> [Input data]:
[Start of section]

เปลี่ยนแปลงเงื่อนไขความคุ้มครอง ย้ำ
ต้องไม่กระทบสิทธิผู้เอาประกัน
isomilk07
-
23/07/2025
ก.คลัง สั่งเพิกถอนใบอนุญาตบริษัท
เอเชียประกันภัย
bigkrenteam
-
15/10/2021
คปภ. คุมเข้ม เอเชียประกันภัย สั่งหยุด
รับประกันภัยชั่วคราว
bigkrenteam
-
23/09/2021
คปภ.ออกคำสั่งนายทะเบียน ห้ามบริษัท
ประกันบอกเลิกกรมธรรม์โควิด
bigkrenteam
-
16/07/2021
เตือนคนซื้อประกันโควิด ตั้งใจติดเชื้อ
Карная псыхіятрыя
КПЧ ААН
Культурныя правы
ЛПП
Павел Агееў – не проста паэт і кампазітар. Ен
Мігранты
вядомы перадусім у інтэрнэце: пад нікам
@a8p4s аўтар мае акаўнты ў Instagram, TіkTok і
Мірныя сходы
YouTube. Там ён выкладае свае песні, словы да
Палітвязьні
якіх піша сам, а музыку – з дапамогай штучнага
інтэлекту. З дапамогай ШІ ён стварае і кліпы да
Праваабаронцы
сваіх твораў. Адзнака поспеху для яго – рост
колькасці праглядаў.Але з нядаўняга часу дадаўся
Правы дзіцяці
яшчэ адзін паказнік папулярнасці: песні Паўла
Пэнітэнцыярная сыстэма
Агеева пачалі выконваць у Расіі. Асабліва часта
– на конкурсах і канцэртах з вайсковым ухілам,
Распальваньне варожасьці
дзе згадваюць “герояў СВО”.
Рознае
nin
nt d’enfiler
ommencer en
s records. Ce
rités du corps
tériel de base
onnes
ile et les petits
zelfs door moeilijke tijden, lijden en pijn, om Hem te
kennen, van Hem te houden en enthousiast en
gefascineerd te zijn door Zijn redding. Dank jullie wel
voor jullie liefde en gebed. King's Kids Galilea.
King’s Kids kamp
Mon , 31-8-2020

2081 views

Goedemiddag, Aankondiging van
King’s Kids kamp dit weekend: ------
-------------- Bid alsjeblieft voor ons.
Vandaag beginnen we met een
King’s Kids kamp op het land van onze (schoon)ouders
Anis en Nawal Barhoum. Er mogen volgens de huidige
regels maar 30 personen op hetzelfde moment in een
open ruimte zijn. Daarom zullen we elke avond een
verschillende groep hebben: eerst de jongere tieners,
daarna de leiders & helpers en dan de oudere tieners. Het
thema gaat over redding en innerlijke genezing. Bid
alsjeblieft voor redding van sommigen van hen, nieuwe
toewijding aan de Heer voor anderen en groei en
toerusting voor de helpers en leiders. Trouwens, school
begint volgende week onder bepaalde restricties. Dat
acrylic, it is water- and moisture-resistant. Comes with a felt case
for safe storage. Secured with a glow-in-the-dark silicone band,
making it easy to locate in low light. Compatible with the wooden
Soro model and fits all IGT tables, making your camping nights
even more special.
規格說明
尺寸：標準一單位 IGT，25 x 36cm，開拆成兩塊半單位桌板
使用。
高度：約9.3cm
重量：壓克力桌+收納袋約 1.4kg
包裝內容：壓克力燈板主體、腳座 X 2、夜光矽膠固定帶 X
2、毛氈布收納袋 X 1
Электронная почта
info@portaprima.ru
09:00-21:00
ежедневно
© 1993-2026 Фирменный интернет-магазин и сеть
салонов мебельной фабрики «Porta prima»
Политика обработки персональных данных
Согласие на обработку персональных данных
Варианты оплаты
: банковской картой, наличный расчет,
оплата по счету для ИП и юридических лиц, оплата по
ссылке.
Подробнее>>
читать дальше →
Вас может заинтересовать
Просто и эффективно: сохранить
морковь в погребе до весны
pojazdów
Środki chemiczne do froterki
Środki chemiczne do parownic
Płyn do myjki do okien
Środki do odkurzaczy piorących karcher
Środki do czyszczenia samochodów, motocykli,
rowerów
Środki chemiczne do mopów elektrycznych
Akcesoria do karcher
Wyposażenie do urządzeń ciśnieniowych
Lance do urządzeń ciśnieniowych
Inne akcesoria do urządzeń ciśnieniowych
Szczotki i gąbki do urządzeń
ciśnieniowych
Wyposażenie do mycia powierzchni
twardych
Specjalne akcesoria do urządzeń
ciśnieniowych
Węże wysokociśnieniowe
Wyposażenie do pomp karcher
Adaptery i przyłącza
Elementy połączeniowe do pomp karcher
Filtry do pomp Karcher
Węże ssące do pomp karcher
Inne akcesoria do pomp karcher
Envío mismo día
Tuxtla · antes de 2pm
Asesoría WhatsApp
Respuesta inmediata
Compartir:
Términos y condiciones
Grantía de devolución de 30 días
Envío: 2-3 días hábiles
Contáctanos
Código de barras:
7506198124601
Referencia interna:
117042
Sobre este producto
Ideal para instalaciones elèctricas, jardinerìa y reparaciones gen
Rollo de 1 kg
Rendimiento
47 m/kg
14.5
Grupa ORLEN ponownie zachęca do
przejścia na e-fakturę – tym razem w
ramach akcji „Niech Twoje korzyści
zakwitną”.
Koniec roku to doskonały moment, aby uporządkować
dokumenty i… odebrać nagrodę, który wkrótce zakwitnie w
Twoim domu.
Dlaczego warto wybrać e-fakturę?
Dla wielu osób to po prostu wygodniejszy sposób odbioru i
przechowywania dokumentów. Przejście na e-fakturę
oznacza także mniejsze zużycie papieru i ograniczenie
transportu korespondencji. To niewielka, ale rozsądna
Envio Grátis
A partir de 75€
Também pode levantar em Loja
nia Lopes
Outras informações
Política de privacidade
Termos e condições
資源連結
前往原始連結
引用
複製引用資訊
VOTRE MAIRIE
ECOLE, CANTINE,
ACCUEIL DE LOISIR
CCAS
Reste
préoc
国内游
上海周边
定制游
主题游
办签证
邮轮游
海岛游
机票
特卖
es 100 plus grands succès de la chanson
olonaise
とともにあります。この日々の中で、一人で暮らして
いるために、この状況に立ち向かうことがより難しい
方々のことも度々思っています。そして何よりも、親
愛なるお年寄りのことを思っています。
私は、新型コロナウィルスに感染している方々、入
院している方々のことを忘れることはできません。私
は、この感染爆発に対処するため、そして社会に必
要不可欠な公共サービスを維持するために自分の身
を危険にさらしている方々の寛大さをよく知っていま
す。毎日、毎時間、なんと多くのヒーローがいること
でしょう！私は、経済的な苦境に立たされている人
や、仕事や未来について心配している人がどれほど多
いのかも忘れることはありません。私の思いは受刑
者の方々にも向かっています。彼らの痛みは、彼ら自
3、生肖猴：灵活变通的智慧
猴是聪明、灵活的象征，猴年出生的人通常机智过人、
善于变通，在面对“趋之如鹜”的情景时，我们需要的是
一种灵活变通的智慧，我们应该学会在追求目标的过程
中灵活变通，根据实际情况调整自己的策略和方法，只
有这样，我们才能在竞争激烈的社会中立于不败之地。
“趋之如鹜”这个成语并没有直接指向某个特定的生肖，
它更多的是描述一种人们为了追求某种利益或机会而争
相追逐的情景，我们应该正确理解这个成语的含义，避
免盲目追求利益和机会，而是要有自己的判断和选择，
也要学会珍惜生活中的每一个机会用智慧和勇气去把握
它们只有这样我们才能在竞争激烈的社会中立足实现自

[End of section]

> [Required work]: Could you retype the entire listing exactly?

> [Answer area]:
เปลี่ยนแปลงเงื่อนไขความคุ้มครอง ย้ำ
ต้องไม่กระทบสิทธิผู้เอาประกัน
isomilk07
-
23/07/2025
ก.คลัง สั่งเพิกถอนใบอนุญาตบริษัท
เอเชียประกันภัย
bigkrenteam
-
15/10/2021
คปภ. คุมเข้ม เอเชียประกันภัย สั่งหยุด
รับประกันภัยชั่วคราว
bigkrenteam
-
23/09/2021
คปภ.ออกคำสั่งนายทะเบียน ห้ามบริษัท
ประกันบอกเลิกกรมธรรม์โควิด
bigkrenteam
-
16/07/2021
เตือนคนซื้อประกันโควิด ตั้งใจติดเชื้อ
Карная псыхіятрыя
КПЧ ААН
Культурныя правы
ЛПП
Павел Агееў – не проста паэт і кампазітар. Ен
Мігранты
вядомы перадусім у інтэрнэце: пад нікам
@a8p4s аўтар мае акаўнты ў Instagram, TіkTok і
Мірныя сходы
YouTube. Там ён выкладае свае песні, словы да
Палітвязьні
якіх піша сам, а музыку – з дапамогай штучнага
інтэлекту. З дапамогай ШІ ён стварае і кліпы да
Праваабаронцы
сваіх твораў. Адзнака поспеху для яго – рост
колькасці праглядаў.Але з нядаўняга часу дадаўся
Правы дзіцяці
яшчэ адзін паказнік папулярнасці: песні Паўла
Пэнітэнцыярная сыстэма
Агеева пачалі выконваць у Расіі. Асабліва часта
– на конкурсах і канцэртах з вайсковым ухілам,
Распальваньне варожасьці
дзе згадваюць “герояў СВО”.
Рознае
nin
nt d’enfiler
ommencer en
s records. Ce
rités du corps
tériel de base
onnes
ile et les petits
zelfs door moeilijke tijden, lijden en pijn, om Hem te
kennen, van Hem te houden en enthousiast en
gefascineerd te zijn door Zijn redding. Dank jullie wel
voor jullie liefde en gebed. King's Kids Galilea.
King’s Kids kamp
Mon , 31-8-2020

2081 views

Goedemiddag, Aankondiging van
King’s Kids kamp dit weekend: ------
-------------- Bid alsjeblieft voor ons.
Vandaag beginnen we met een
King’s Kids kamp op het land van onze (schoon)ouders
Anis en Nawal Barhoum. Er mogen volgens de huidige
regels maar 30 personen op hetzelfde moment in een
open ruimte zijn. Daarom zullen we elke avond een
verschillende groep hebben: eerst de jongere tieners,
daarna de leiders & helpers en dan de oudere tieners. Het
thema gaat over redding en innerlijke genezing. Bid
alsjeblieft voor redding van sommigen van hen, nieuwe
toewijding aan de Heer voor anderen en groei en
toerusting voor de helpers en leiders. Trouwens, school
begint volgende week onder bepaalde restricties. Dat
acrylic, it is water- and moisture-resistant. Comes with a felt case
for safe storage. Secured with a glow-in-the-dark silicone band,
making it easy to locate in low light. Compatible with the wooden
Soro model and fits all IGT tables, making your camping nights
even more special.
規格說明
尺寸：標準一單位 IGT，25 x 36cm，開拆成兩塊半單位桌板
使用。
高度：約9.3cm
重量：壓克力桌+收納袋約 1.4kg
包裝內容：壓克力燈板主體、腳座 X 2、夜光矽膠固定帶 X
2、毛氈布收納袋 X 1
Электронная почта
info@portaprima.ru
09:00-21:00
ежедневно
© 1993-2026 Фирменный интернет-магазин и сеть
салонов мебельной фабрики «Porta prima»
Политика обработки персональных данных
Согласие на обработку персональных данных
Варианты оплаты
: банковской картой, наличный расчет,
оплата по счету для ИП и юридических лиц, оплата по
ссылке.
Подробнее>>
читать дальше →
Вас может заинтересовать
Просто и эффективно: сохранить
морковь в погребе до весны
pojazdów
Środki chemiczne do froterki
Środki chemiczne do parownic
Płyn do myjki do okien
Środki do odkurzaczy piorących karcher
Środki do czyszczenia samochodów, motocykli,
rowerów
Środki chemiczne do mopów elektrycznych
Akcesoria do karcher
Wyposażenie do urządzeń ciśnieniowych
Lance do urządzeń ciśnieniowych
Inne akcesoria do urządzeń ciśnieniowych
Szczotki i gąbki do urządzeń
ciśnieniowych
Wyposażenie do mycia powierzchni
twardych
Specjalne akcesoria do urządzeń
ciśnieniowych
Węże wysokociśnieniowe
Wyposażenie do pomp karcher
Adaptery i przyłącza
Elementy połączeniowe do pomp karcher
Filtry do pomp Karcher
Węże ssące do pomp karcher
Inne akcesoria do pomp karcher
Envío mismo día
Tuxtla · antes de 2pm
Asesoría WhatsApp
Respuesta inmediata
Compartir:
Términos y condiciones
Grantía de devolución de 30 días
Envío: 2-3 días hábiles
Contáctanos
Código de barras:
7506198124601
Referencia interna:
117042
Sobre este producto
Ideal para instalaciones elèctricas, jardinerìa y reparaciones gen
Rollo de 1 kg
Rendimiento
47 m/kg
14.5
Grupa ORLEN ponownie zachęca do
przejścia na e-fakturę – tym razem w
ramach akcji „Niech Twoje korzyści
zakwitną”.
Koniec roku to doskonały moment, aby uporządkować
dokumenty i… odebrać nagrodę, który wkrótce zakwitnie w
Twoim domu.
Dlaczego warto wybrać e-fakturę?
Dla wielu osób to po prostu wygodniejszy sposób odbioru i
przechowywania dokumentów. Przejście na e-fakturę
oznacza także mniejsze zużycie papieru i ograniczenie
transportu korespondencji. To niewielka, ale rozsądna
Envio Grátis
A partir de 75€
Também pode levantar em Loja
nia Lopes
Outras informações
Política de privacidade
Termos e condições
資源連結
前往原始連結
引用
複製引用資訊
VOTRE MAIRIE
ECOLE, CANTINE,
ACCUEIL DE LOISIR
CCAS
Reste
préoc
国内游
上海周边
定制游
主题游
办签证
邮轮游
海岛游
机票
特卖
es 100 plus grands succès de la chanson
olonaise
とともにあります。この日々の中で、一人で暮らして
いるために、この状況に立ち向かうことがより難しい
方々のことも度々思っています。そして何よりも、親
愛なるお年寄りのことを思っています。
私は、新型コロナウィルスに感染している方々、入
院している方々のことを忘れることはできません。私
は、この感染爆発に対処するため、そして社会に必
要不可欠な公共サービスを維持するために自分の身
を危険にさらしている方々の寛大さをよく知っていま
す。毎日、毎時間、なんと多くのヒーローがいること
でしょう！私は、経済的な苦境に立たされている人
や、仕事や未来について心配している人がどれほど多
いのかも忘れることはありません。私の思いは受刑
者の方々にも向かっています。彼らの痛みは、彼ら自
3、生肖猴：灵活变通的智慧
猴是聪明、灵活的象征，猴年出生的人通常机智过人、
善于变通，在面对“趋之如鹜”的情景时，我们需要的是
一种灵活变通的智慧，我们应该学会在追求目标的过程
中灵活变通，根据实际情况调整自己的策略和方法，只
有这样，我们才能在竞争激烈的社会中立于不败之地。
“趋之如鹜”这个成语并没有直接指向某个特定的生肖，
它更多的是描述一种人们为了追求某种利益或机会而争
相追逐的情景，我们应该正确理解这个成语的含义，避
免盲目追求利益和机会，而是要有自己的判断和选择，
也要学会珍惜生活中的每一个机会用智慧和勇气去把握
它们只有这样我们才能在竞争激烈的社会中立足实现自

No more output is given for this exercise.